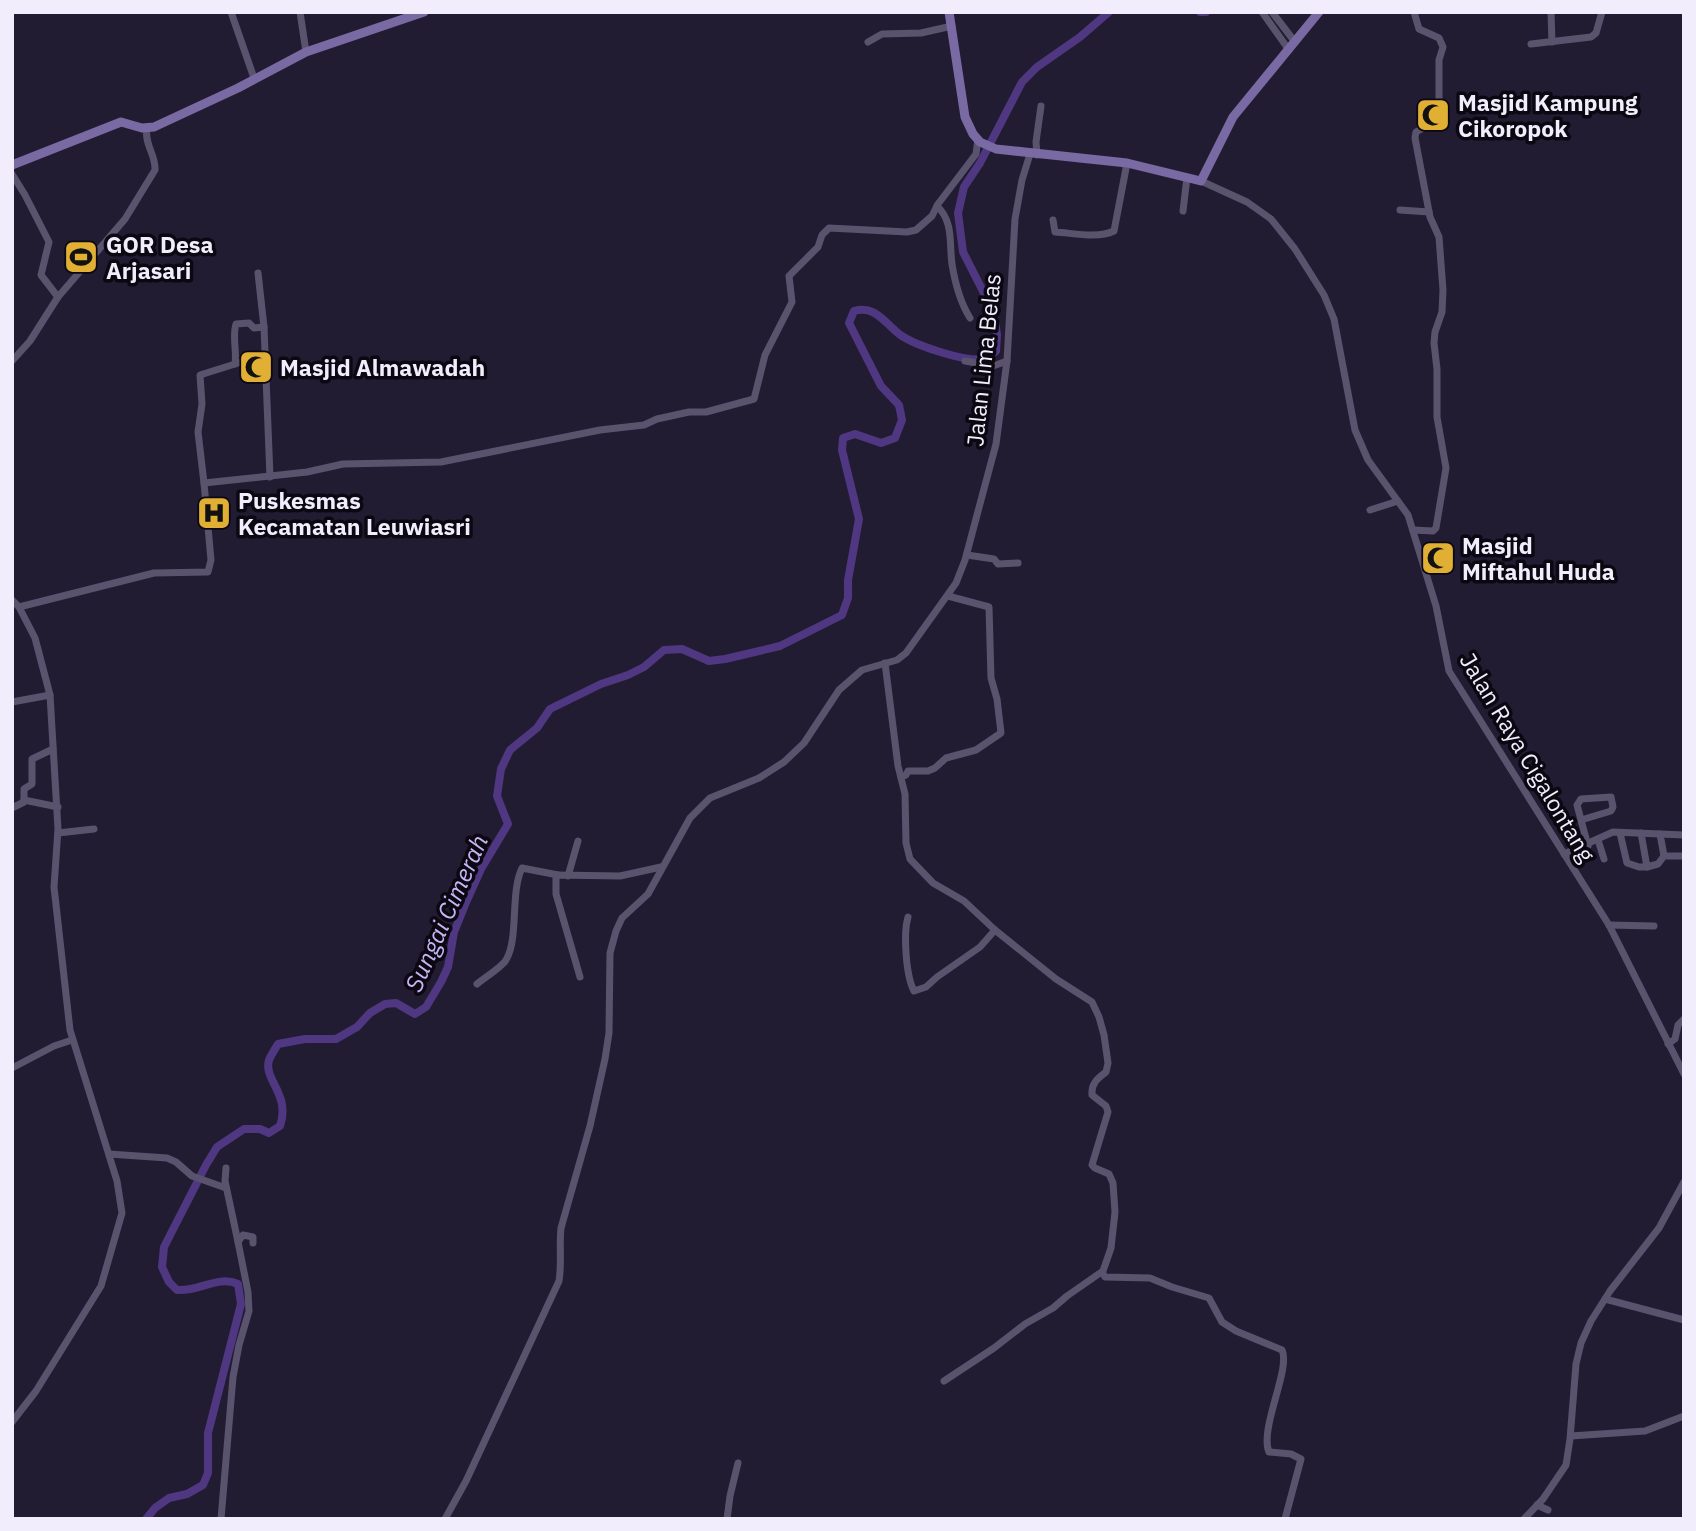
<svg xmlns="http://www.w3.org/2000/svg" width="1696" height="1531" font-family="'IBM Plex Sans',sans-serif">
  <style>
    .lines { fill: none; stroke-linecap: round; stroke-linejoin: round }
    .river { stroke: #4f3782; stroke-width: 8 }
    .minor { stroke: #59536d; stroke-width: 7 }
    .major { stroke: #796aa4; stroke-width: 9 }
    .labels { text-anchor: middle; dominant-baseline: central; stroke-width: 7; stroke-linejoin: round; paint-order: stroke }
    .poi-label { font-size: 23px; font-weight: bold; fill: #f1edfd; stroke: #0b0812; text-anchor: start }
    .street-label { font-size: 23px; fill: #f1edfd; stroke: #0b0812 }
    .water-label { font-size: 24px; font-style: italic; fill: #c5b6f6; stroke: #0b0812 }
  </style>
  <rect width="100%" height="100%" fill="#221c32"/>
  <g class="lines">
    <!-- river -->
    <g class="river">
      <path d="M1200,12H1206"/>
      <path d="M146,1519L155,1508L169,1498L187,1494L203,1485L208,1473V1433L241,1304L238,1284C217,1275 199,1292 177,1290L169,1282L162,1267L164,1247L206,1165L217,1147L244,1129H260L269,1133L280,1126C291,1094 263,1080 269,1060C271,1055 275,1049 278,1044L305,1039H336L357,1027L370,1013L385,1004L396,1003L415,1014L426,1007L441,982L448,967L454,932L467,900L481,869L508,824L497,796L501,769L510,750L537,728L550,709L601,684L628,675L644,667L664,650L682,649L709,661L725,659L780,646L842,615L848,598V580L859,519L842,450L843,438L855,434L881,443L895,438L902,420L899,405L881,386L849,323L854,311C875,305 884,322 899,334C914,345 971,365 988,358C989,357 995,352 996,351L997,335L995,320L987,299L963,252L958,213L964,187L980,163L1022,82L1037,67L1080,37L1109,12"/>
    </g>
    <!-- minor -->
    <g class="minor">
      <path d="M231,12L254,78"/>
      <path d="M300,12L306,52"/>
      <path d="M1262,12L1289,50"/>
      <path d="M1272,12L1295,42"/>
      <path d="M1551,12L1552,42"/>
      <path d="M868,42L882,34L921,33L952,26"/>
      <path d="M1531,44L1591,37L1596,33L1602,12"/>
      <path d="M1037,155L1036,142L1041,106"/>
      <path d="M12,174L25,195L49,242L41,275L58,297"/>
      <path d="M1201,181L1247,202L1271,219L1295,249L1324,295L1334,319L1355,430L1368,460L1408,515L1436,606L1449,671L1609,925L1684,1074"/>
      <path d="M937,206C954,222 949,244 952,264C955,283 960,302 970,318"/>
      <path d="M1400,210L1429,212"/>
      <path d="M1183,211L1187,177"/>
      <path d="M1053,220L1055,232C1073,233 1097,239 1114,231L1127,163"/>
      <path d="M258,273L264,327L270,477"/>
      <path d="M264,327L254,328L249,323L236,324C232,337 237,350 235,364L200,375L202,404L198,432L204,483L307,472L343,464L441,462L600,430L644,425L657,419L689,412H706L754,399L765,355L792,302L789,276L818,247L822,235L829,228L907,232L916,230L932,216L938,204L976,154L978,139"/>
      <path d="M12,361L30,341L58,297L125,219L155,170C156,155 144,144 147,129"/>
      <path d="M965,361L993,366L1007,361"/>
      <path d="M235,364L264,355"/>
      <path d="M1370,510L1398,501"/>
      <path d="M1413,530L1433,531L1436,528L1446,468L1437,417V369L1434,343L1435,332L1442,312L1443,290L1439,237L1430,217L1415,138L1416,132L1439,119V60L1443,47L1439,38L1419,29L1414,12"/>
      <path d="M967,555L994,559L998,564L1018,563"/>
      <path d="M12,600L19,607L35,638L50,695L58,829L54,887L70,1030L117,1181L122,1213L101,1286L36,1391L12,1422"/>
      <path d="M19,607L154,573L208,572L211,560L204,483"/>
      <path d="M885,663L898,766L905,794L906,843L910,859L933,883L964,901L995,930L1056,979L1092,1002L1099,1017L1104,1035L1108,1063L1106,1072C1098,1078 1091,1083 1092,1095L1106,1106L1108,1112L1092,1165L1095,1168L1109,1174L1113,1183L1115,1212L1111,1248L1103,1271L1067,1296L1053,1308L1025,1324L994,1348L944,1381"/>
      <path d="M12,702L50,695"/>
      <path d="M901,777L906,775L908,771H928L935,768L946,758L976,750L1001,733L997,699L991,678L989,607L948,596"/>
      <path d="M24,800L58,807"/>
      <path d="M12,808L24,802V789L32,784V759L53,749"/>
      <path d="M1581,820L1611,811L1613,807L1611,797L1581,799L1577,805L1588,846"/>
      <path d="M58,833L94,829"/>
      <path d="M1620,833L1627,863L1639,867H1647"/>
      <path d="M1641,833L1647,867L1658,864L1664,856H1684"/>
      <path d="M1660,834L1664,856"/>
      <path d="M1598,840L1604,859"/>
      <path d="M1564,854L1613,832L1684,835"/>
      <path d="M568,876L578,841"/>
      <path d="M908,917C903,934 906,976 914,991L926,987L937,977L980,947L995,930"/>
      <path d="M1609,925L1654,926"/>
      <path d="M580,977L556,894V875L620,876L661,867"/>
      <path d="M477,984C484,978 502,967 506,960C519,939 510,892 522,868L558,875"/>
      <path d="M1668,1044L1675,1039L1678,1025L1684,1019"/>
      <path d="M12,1068L54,1046L72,1040"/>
      <path d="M109,1154L167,1158L176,1162L192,1176L226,1188"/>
      <path d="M226,1168L225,1181L238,1242"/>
      <path d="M1102,1272L1105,1277L1150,1278L1172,1287L1209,1298L1222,1322L1236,1331L1282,1350C1291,1369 1259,1429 1269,1452L1291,1454L1301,1459L1285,1519"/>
      <path d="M1605,1299L1684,1320"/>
      <path d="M1571,1436L1645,1431L1684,1416"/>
      <path d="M1537,1505L1548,1510"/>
      <path d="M221,1519L233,1377L239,1345L249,1311L248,1292L238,1242L243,1235L253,1237V1243"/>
      <path d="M445,1519L466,1481L559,1281C562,1264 559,1246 561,1228L590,1126L605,1059L609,1033L610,953L616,931L622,918L648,894L690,818L710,798L759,778L784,762L804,743L839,690L862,670L897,660L906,653L956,583L965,560L996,444L1007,361L1015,219L1022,180L1030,154"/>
      <path d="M727,1519L730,1496L738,1463"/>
      <path d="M1524,1519L1543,1499L1566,1465L1570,1439L1576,1364L1581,1343L1591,1321L1610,1291L1659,1228L1684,1182"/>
    </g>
    <!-- major -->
    <g class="major">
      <path d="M949,12L965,117L973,134L980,142L996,149L1127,163L1201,181L1233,117L1319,12"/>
      <path d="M12,165L121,122L142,128L154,127L238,88L306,52L424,12"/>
    </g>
  </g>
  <!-- icons -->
  <defs>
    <g id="mosque-square" transform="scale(1.75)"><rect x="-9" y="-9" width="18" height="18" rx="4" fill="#e1af34" stroke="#0b0812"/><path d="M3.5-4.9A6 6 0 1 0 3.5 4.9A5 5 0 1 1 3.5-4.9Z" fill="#111"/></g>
    <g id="stadium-square" transform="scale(1.75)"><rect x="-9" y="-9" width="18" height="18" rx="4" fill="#e1af34" stroke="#0b0812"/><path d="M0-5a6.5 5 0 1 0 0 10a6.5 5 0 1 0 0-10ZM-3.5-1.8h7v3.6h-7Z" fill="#111"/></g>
    <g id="hospital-square" transform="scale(1.75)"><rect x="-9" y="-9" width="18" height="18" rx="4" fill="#e1af34" stroke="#0b0812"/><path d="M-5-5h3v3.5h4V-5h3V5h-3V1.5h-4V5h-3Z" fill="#111"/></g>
  </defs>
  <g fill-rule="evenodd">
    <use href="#mosque-square" x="1433" y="115"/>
    <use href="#stadium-square" x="81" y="257"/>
    <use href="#mosque-square" x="256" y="367"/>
    <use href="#hospital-square" x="214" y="513"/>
    <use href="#mosque-square" x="1438" y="558"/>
  </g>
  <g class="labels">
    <!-- poi labels -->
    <g class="poi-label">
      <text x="1458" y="102">Masjid Kampung<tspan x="1458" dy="26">Cikoropok</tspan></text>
      <text x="106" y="244">GOR Desa<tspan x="106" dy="26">Arjasari</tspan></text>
      <text x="280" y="367">Masjid Almawadah</text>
      <text x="238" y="500">Puskesmas<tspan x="238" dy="26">Kecamatan Leuwiasri</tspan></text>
      <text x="1462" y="545">Masjid<tspan x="1462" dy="26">Miftahul Huda</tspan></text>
    </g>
    <!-- street labels -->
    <g class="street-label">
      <text transform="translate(983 360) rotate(-84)">Jalan Lima Belas</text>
      <text transform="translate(1528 757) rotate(59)">Jalan Raya Cigalontang</text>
    </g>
    <!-- water labels -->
    <g class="water-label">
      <text transform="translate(446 913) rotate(-66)">Sungai Cimerah</text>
    </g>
  </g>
  <!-- border -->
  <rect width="1696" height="1531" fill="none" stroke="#f1edfd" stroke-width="28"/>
</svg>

········

# [Assignment]
Collect from the data above every line that includes "lines".

# [Task output]
    .lines { fill: none; stroke-linecap: round; stroke-linejoin: round }
  <g class="lines">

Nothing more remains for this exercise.